The collection you have in your hands highlights some of Woolrich’s best short fiction in this vein. Published in the 1930s or early 1940s, each story (with the exception of the autobiographical “Even God Felt the Depression,” written near the end of Woolrich’s life in the 1960s) is set in the bitter days of the Depression. The desperation he infuses into his destitute characters provides a motive for extreme acts such as theft, self-sacrifice, brutality, or even… murder. These set-ups allow Woolrich to showcase some of his finest suspense writing.
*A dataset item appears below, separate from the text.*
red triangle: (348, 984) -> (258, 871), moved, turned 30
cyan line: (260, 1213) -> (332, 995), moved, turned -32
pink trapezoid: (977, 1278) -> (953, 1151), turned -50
He employs breathless pacing, life-or-death stakes, and an almost claustrophobic proximity to his characters’ tortured states of mind to explore the anguish and agony these desperate times evoked.
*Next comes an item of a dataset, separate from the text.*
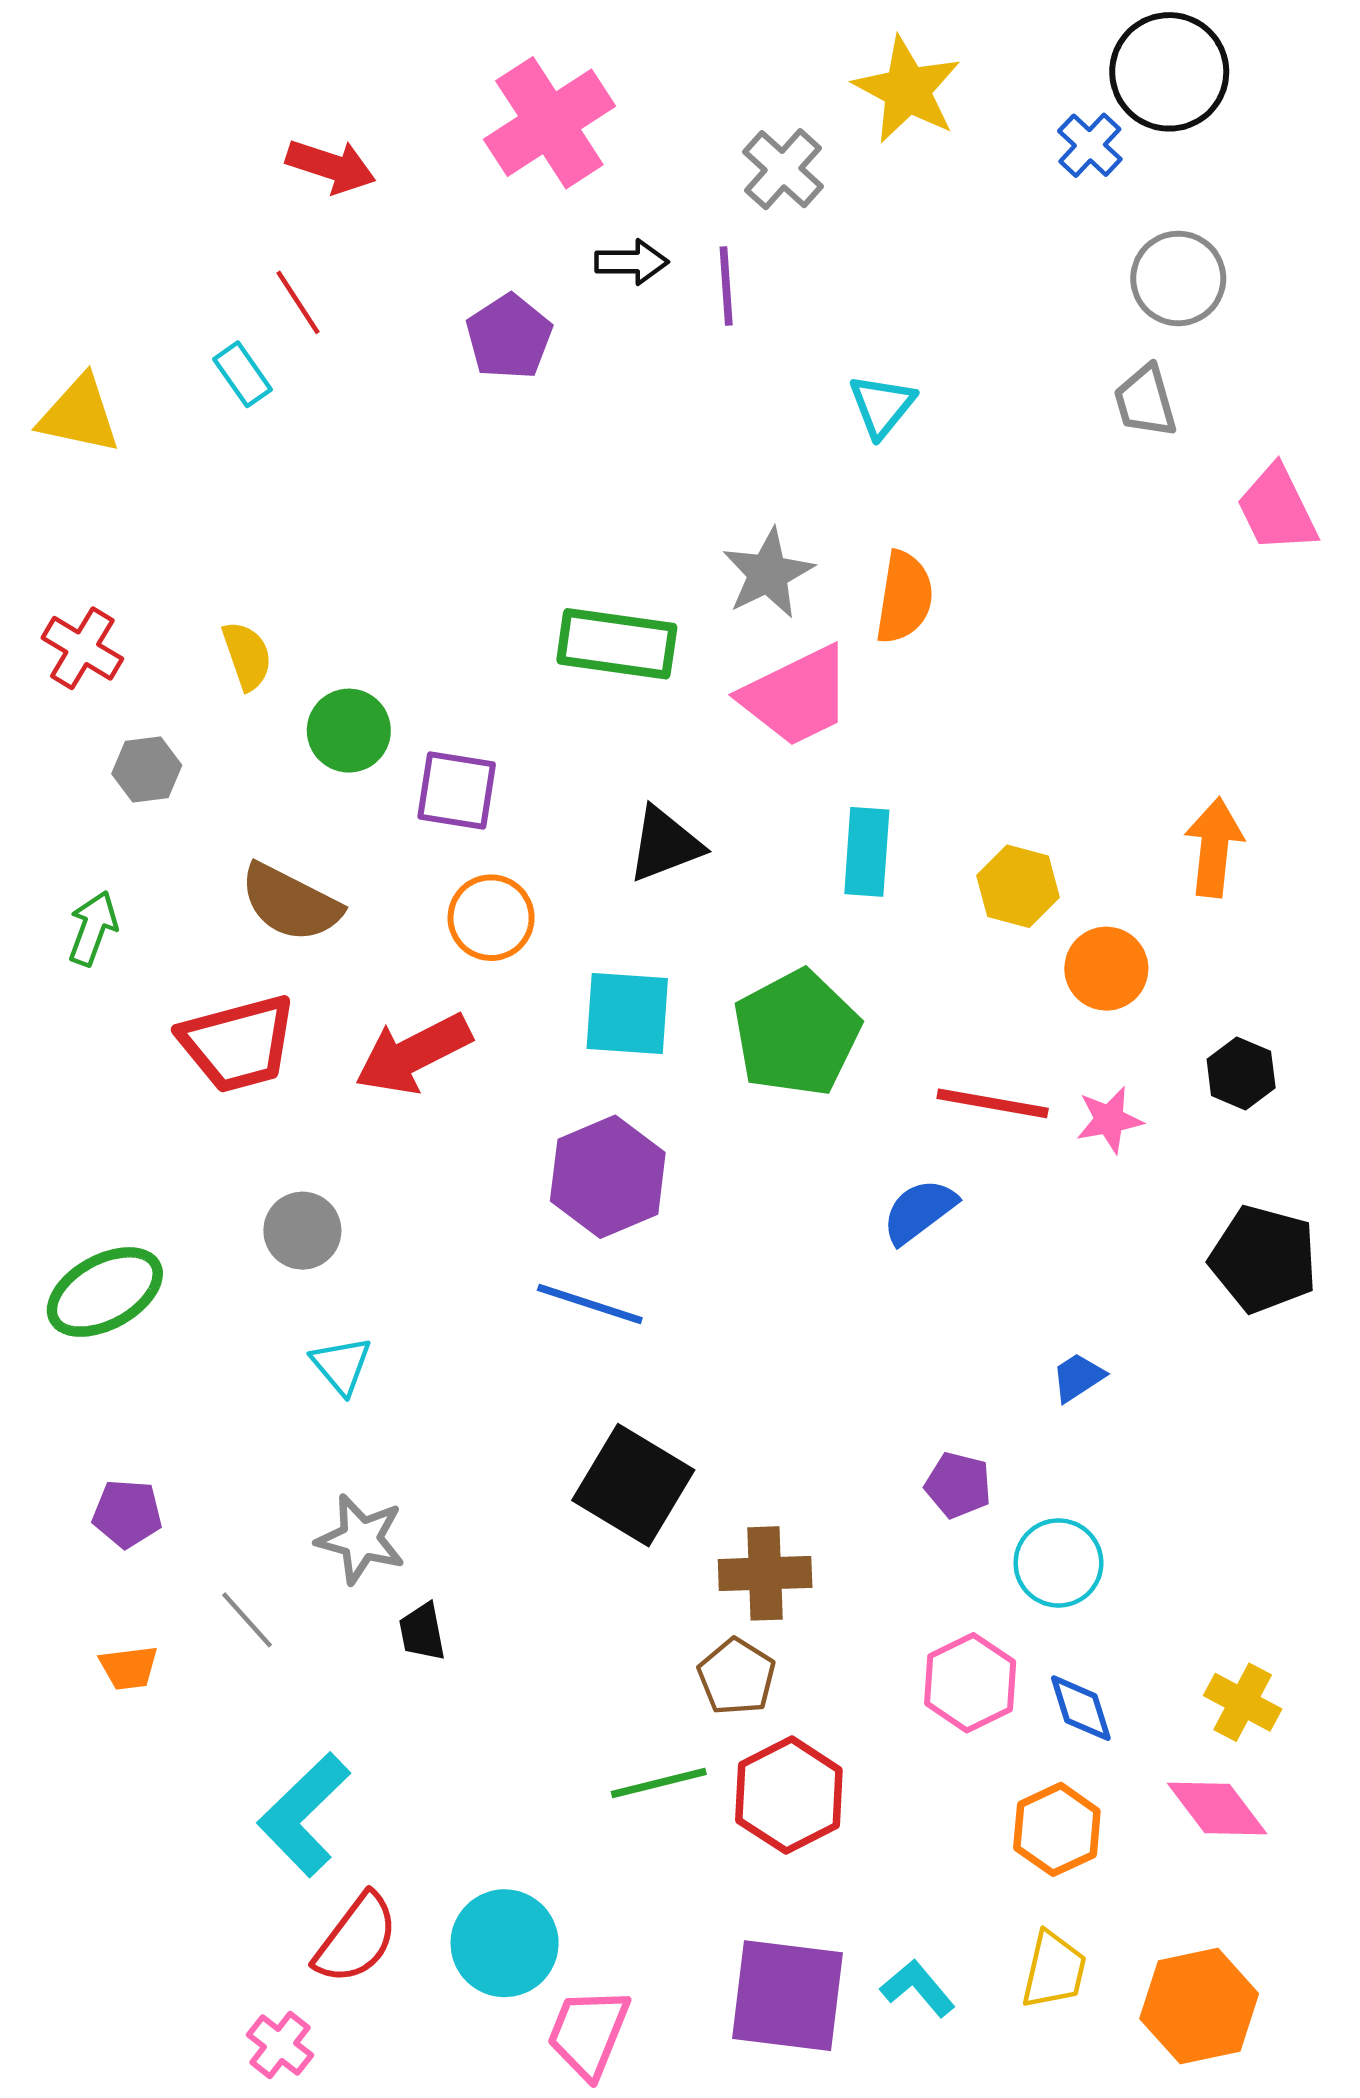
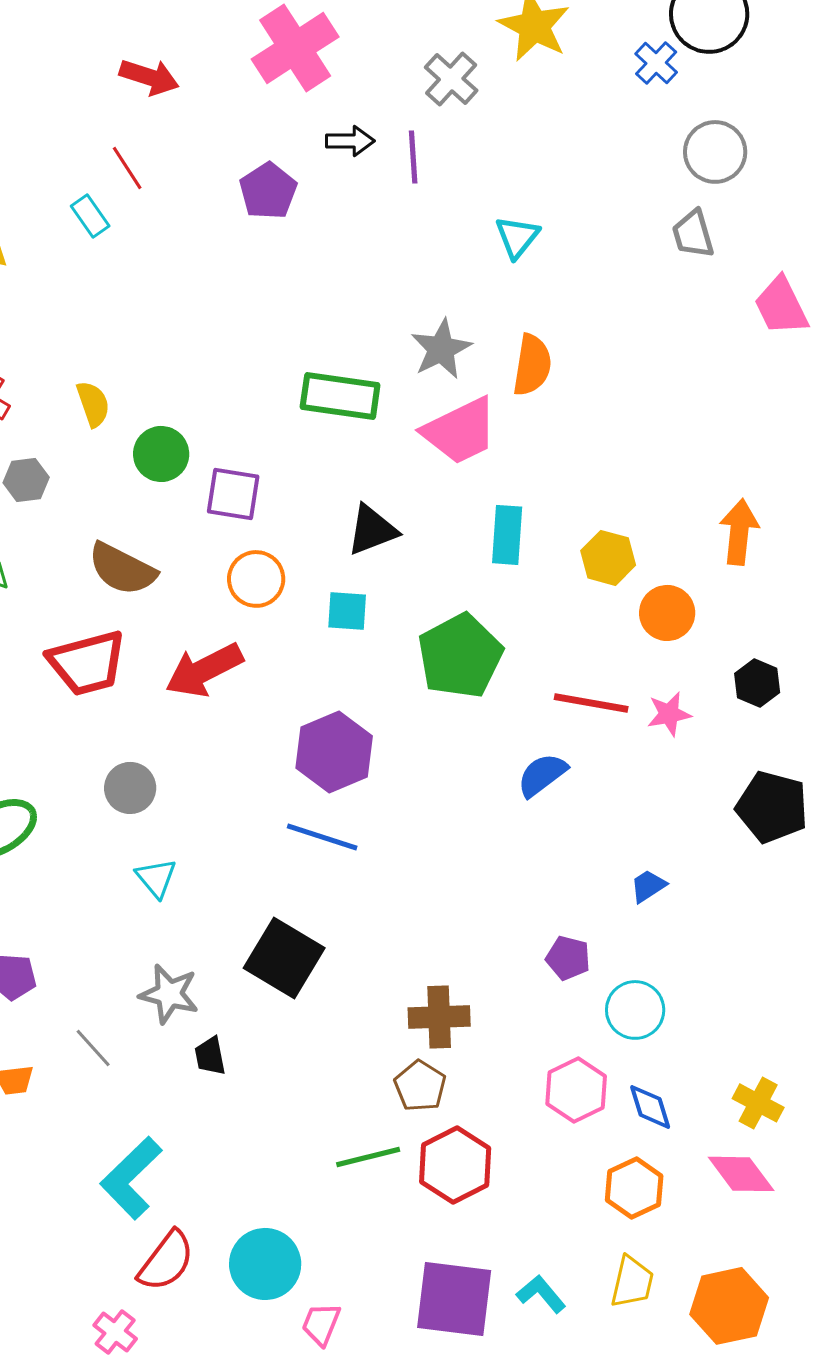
cyan square: (627, 1014) -> (347, 611), moved, size x0.7
black square: (633, 1485) -> (284, 958), moved
pink trapezoid: (588, 2033) -> (321, 1324), size x0.7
“Dormant Account,” the most recent fictional story included herein, was published in 1942, around the same time as his novels Phantom Lady and Black Alibi. By this point, Woolrich had made his mark in hardcover with The Bride Wore Black, published in 1940, his first noir suspense novel. A haunting depiction of the revenge spree of a woman whose husband was killed on their wedding day, it is the novel Woolrich is most known for today. Over the course of the 1940s, he would write some of his most celebrated fiction. Several of his stories and novels were adapted into films and television episodes by major Hollywood studios, the most famous being Alfred Hitchcock’s 1954 thriller film Rear Window, adapted from the story “It Had to Be Murder,” also published in 1942.
It is a treat, therefore, to read some of Woolrich’s best stories from 1934 to 1942, before he hit his peak. Desperate Times: Stories from the Great Depression gives readers the chance to get to know Woolrich’s suspense fiction in its formative years, as it developed and evolved in the shadow of the worst economic decade in America’s history. Woolrich’s work was just as informed by the tormented contours of his personal life – his latent homosexuality, a difficult relationship with his mother, and resulting alcoholism – as it was by the financial hardship of the era. The pages that follow illustrate how adept Woolrich was, even in the early days of his suspense writing, at using both his inner demons and the unfair, corrupt state of the world to capture the darkness and desperation inherent in being human.